→ What the task requires: Gather every line of the items below that contains the word "Report", treating uppercase and lowercase as different.

************

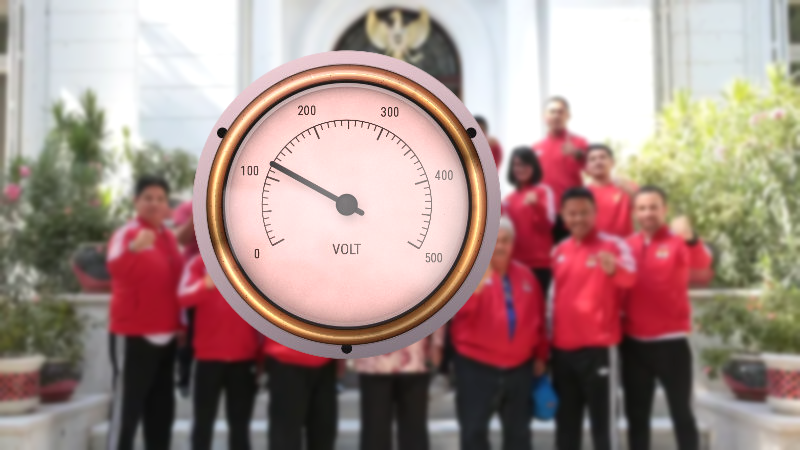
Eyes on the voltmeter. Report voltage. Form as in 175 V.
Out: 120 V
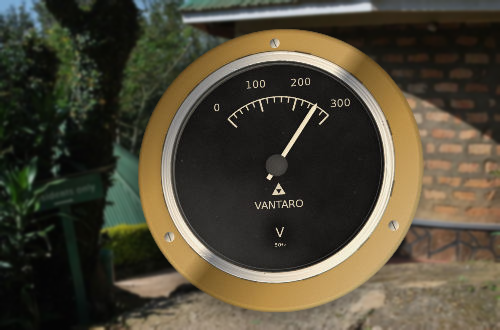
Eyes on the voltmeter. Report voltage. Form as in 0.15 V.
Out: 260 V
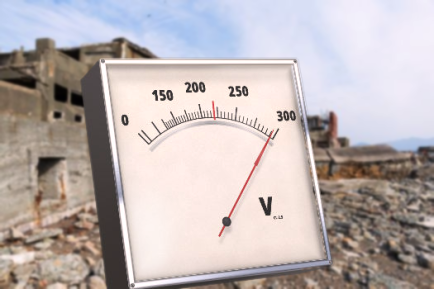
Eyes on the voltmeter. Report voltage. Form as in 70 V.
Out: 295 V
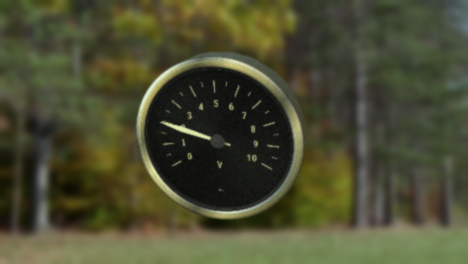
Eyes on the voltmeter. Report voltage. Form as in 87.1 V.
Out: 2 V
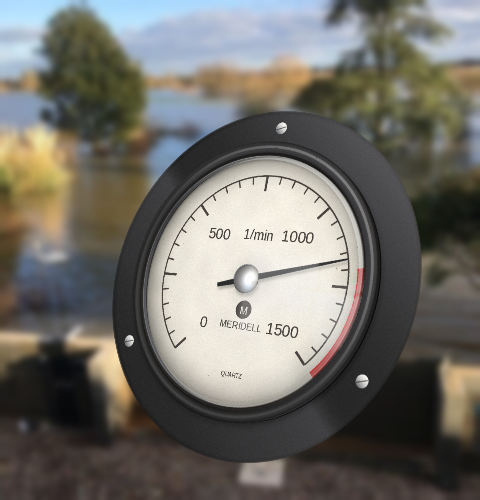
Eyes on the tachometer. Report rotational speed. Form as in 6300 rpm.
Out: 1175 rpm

************

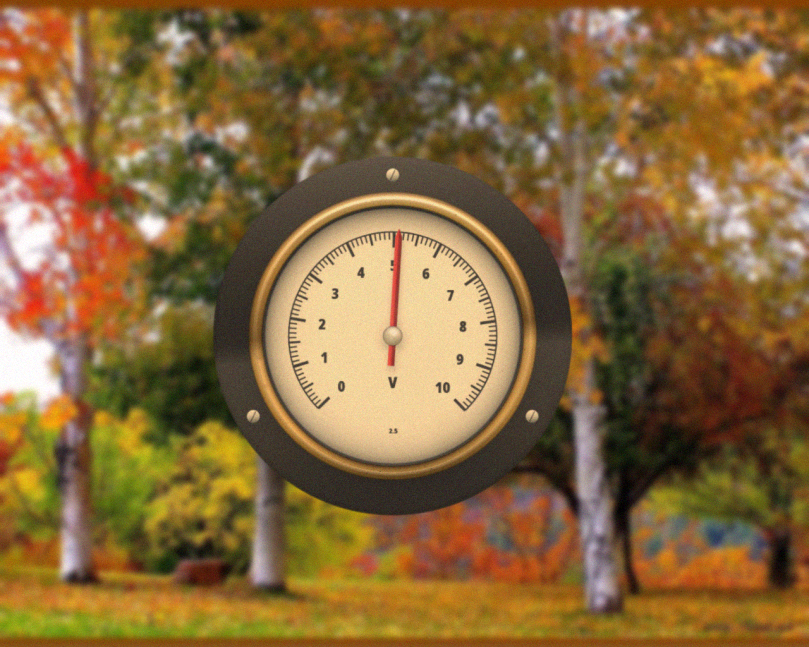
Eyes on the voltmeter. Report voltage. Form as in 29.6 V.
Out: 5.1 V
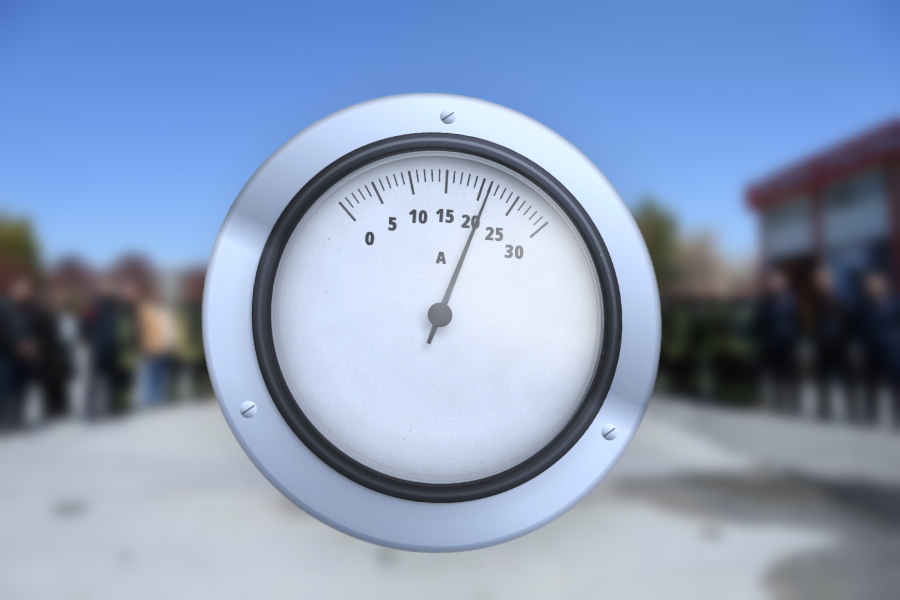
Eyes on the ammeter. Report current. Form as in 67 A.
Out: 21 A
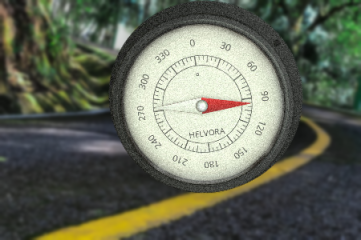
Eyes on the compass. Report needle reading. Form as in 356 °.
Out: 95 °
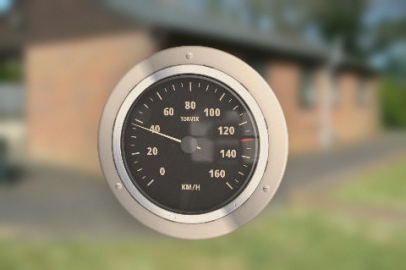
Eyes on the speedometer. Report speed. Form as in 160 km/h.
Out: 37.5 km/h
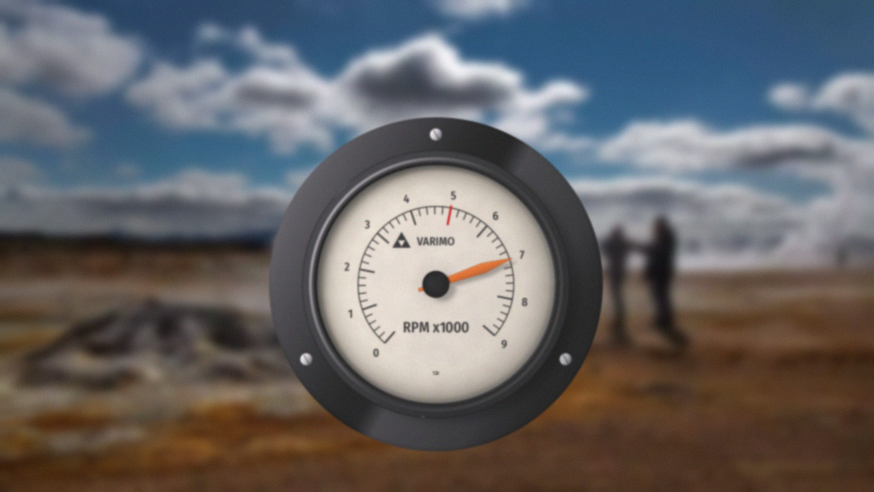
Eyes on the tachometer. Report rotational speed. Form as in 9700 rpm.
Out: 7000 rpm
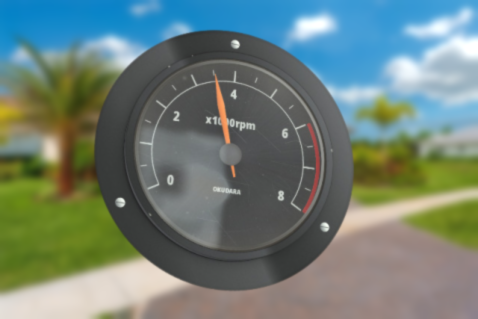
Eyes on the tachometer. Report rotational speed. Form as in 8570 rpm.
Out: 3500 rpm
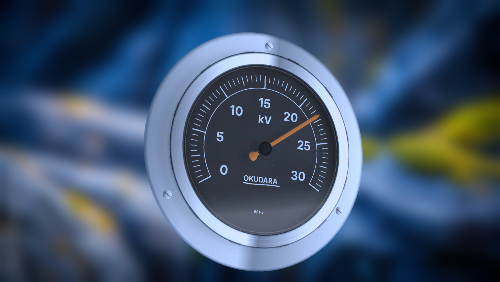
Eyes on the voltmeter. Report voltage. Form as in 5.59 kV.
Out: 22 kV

************

→ Finished exercise:
Eyes on the voltmeter. Report voltage. Form as in 175 V.
Eyes on the voltmeter. Report voltage. Form as in 0.15 V.
Eyes on the voltmeter. Report voltage. Form as in 70 V.
Eyes on the voltmeter. Report voltage. Form as in 87.1 V.
Eyes on the tachometer. Report rotational speed. Form as in 6300 rpm.
Eyes on the voltmeter. Report voltage. Form as in 29.6 V.
Eyes on the ammeter. Report current. Form as in 67 A.
Eyes on the compass. Report needle reading. Form as in 356 °.
Eyes on the speedometer. Report speed. Form as in 160 km/h.
Eyes on the tachometer. Report rotational speed. Form as in 9700 rpm.
Eyes on the tachometer. Report rotational speed. Form as in 8570 rpm.
Eyes on the voltmeter. Report voltage. Form as in 5.59 kV.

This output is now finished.